— А тебя схватят и повесят.
— Не схватят. Я не боюсь. Вы вот не боитесь?
— Мы-то? — Исаев никогда не задумывался над таким вопросом. Но мальчик ждал ответа, и Гурьянов, опередив Исаева, твердо произнес:
— Нет. Это пусть немцы нас боятся. Мы еще им дадим жару… Ну, скачи отсюда. Только осторожно.
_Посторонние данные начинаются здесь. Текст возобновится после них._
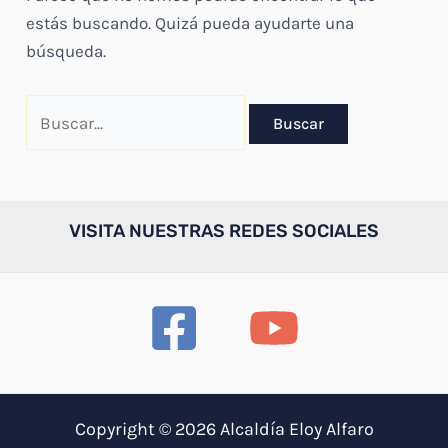
estás buscando. Quizá pueda ayudarte una
búsqueda.
Buscar
por:
VISITA NUESTRAS REDES SOCIALES
Copyright © 2026 Alcaldía Eloy Alfaro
— А когда опять приходить?
— Дня через три.
— До свиданья, дядя…
Витя снова взмахнул прутом и, будто играя, поскакал вприпрыжку в поселок.
…Распрощавшись с Токаревой, Конькова пошла по улице, бережно неся в руках горшок, наполненный «святой водой».
Все ярче и ярче светило солнце. От ночного ненастья и следа не осталось. Разведчице в ее теплой одежде было жарко, но она шла, не торопясь, не обращая внимания ни на часовых ни на прохожих, и делала вид, что озабочена только одним — донести до дома «святую водицу».
Больше всего волновалась Маруся, когда, свернув с улицы, направилась задами к опушке леса. Ведь если в этот момент на нее обратит внимание какой-нибудь гитлеровец — чего, мол, баба в лес идет? — тогда ее могут задержать. Но, к счастью, этого не случилось. Никто не повстречался.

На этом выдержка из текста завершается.